*BLOCO DE TEXTO*
Há previsões que os preços das ações de empresas globais tenham perdas entre 30 e 40% neste ano. O mercado acionário brasileiro, que já vinha desde o começo do ano na corda bamba, vem apresentando quedas do preço das ações neste mês de março, que não aconteciam há anos. Também como sintoma da incerteza que predomina nos mercados especulativos o dólar vem batendo sucessos recordes de valorização em relação ao real (está quase batendo nos R$ 5,00). Por outro lado, há um verdadeiro dilúvio de capitais internacionais que escapam do Brasil. A saída líquida de dólares da economia brasileira no ano passado (entradas menos saídas) foi de US$ 44,77 bilhões, maior evasão de divisas do Brasil em toda a série histórica, iniciada em 1982. Mas somente neste ano já fugiram praticamente os valores observados em todo o ano passado. Os grandes “investidores” têm grande sede de lucros e pernas longas. Têm também informações privilegiadas, as quais nós, meros vendedores da força de trabalho, não temos acesso. O recorde anterior de fuga de capitais tinha sido registrado em 1999, quando o saldo cambial (diferença entre as entradas e saídas de dólares) ficou negativo em US$ 16,18 bilhões.
O que acontece na China e na Europa, indica o risco que corremos no Brasil em relação ao problema. Não dá para imaginar que as consequências da doença no Brasil serão menos graves do que na Europa. O ilegítimo e inepto governo brasileiro, que há uma semana dizia que a pandemia era uma invenção da imprensa, está desmontando as estruturas de atendimento nas áreas de saúde, saneamento e reduzindo todo o investimento público ao mínimo.

*O QUE FAZER*
(a) No texto sobre a crise econômica e a pandemia, reescreva o trecho entre "O que acontece" e "público ao mínimo.", inclusive, trocando "governo brasileiro" por "governo federal".
(b) Continue o texto sobre a crise econômica e a pandemia a partir da última frase apresentada.

*LINHAS FORNECIDAS*
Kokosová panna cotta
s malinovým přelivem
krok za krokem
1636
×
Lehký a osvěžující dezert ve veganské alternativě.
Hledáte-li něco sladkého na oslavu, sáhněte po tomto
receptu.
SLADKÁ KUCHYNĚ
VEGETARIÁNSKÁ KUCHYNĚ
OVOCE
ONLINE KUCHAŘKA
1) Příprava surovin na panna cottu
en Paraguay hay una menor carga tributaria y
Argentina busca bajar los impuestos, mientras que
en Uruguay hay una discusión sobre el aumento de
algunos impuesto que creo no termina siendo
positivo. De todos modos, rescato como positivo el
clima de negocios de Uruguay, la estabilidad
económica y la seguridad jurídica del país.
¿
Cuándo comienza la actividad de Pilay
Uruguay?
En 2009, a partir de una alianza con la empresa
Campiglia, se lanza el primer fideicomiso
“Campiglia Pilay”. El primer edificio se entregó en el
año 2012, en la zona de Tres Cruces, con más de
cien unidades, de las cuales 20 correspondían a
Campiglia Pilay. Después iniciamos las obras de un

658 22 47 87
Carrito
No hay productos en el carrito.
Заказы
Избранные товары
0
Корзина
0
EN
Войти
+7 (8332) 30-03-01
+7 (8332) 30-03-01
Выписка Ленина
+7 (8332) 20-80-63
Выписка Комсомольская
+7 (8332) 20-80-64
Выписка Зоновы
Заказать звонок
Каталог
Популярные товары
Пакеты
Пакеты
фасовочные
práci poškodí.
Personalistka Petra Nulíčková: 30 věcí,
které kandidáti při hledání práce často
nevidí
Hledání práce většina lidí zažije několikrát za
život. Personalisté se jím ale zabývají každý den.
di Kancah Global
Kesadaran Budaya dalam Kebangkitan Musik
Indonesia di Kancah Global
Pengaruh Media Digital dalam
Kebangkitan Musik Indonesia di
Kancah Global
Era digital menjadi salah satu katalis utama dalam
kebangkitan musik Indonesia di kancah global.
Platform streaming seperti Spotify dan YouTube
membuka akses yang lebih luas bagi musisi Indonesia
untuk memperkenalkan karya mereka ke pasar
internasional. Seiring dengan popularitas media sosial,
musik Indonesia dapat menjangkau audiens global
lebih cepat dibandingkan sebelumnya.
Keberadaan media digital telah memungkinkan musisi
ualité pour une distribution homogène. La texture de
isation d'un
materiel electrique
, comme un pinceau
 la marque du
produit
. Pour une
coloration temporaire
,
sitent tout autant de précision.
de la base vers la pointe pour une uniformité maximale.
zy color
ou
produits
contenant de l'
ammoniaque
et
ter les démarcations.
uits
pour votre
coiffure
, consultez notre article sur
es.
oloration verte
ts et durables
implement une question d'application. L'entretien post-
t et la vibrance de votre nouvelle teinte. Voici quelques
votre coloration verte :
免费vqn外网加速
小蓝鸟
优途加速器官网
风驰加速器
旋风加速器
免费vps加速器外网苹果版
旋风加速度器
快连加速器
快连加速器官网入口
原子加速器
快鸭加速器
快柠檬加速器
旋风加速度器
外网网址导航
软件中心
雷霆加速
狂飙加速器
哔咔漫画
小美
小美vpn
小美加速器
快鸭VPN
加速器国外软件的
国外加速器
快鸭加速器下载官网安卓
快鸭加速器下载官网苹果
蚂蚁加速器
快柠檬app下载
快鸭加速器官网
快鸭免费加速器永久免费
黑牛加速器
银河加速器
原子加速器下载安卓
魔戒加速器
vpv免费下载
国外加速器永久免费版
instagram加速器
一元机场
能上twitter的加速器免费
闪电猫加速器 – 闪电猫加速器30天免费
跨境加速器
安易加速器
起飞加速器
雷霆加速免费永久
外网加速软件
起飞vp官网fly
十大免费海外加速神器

*RESULTADOS POR TAREFA*
(a)
O que acontece na China e na Europa, indica o risco que corremos no Brasil em relação ao problema. Não dá para imaginar que as consequências da doença no Brasil serão menos graves do que na Europa. O ilegítimo e inepto governo federal, que há uma semana dizia que a pandemia era uma invenção da imprensa, está desmontando as estruturas de atendimento nas áreas de saúde, saneamento e reduzindo todo o investimento público ao mínimo.

(b)
A crise econômica mundial que se avizinha, agora precipitada pelo coronavírus, como se previa, pegará o Brasil no contrapé. A fragilidade externa do país aumentou muito a partir do golpe de 2016. Por exemplo, o governo Bolsonaro está queimando as reservas internacionais deixada pelo governo Dilma Roussef, na tentativa de deter o aumento do câmbio. Somente em março o Banco Central já injetou US$ 15,245 bilhões em recursos novos no mercado de câmbio, tentando conter a escalada do dólar. Mesmo assim, o real é a moeda que mais se desvalorizou no mundo, neste ano. Um outro risco não desprezível é a possibilidade da elevação da inflação, em função da pressão do câmbio. A desvalorização do real ameaça contaminar os preços internos, via importações de insumos e outros, e haver uma elevação significativa da inflação. Não se sabe exatamente o que poderia acontecer se houvesse um aumento da inflação em meio a uma estagnação econômica monstruosa como a atual.
A grave crise do coronavírus, cujos desdobramentos no Brasil devem ser mais graves que na Europa, tornou evidente a absoluta ausência de estratégia por parte do governo Bolsonaro. Portanto, é bobagem esperar qualquer medida mais importante que venha de um governo que nega o problema da pandemia e prega o aprofundamento das “reformas” neoliberais como solução para os problemas atuais. Sem ilusões e acreditando na sua força, os trabalhadores devem se organizar e lutar por medidas de retomada do crescimento, de proteção à saúde da população, e de proteção ao emprego e à renda.
Imagem tomada em: Dinero.com
José Álvaro Cardoso é economista e supervisor técnico do DIEESE em Santa Catarina.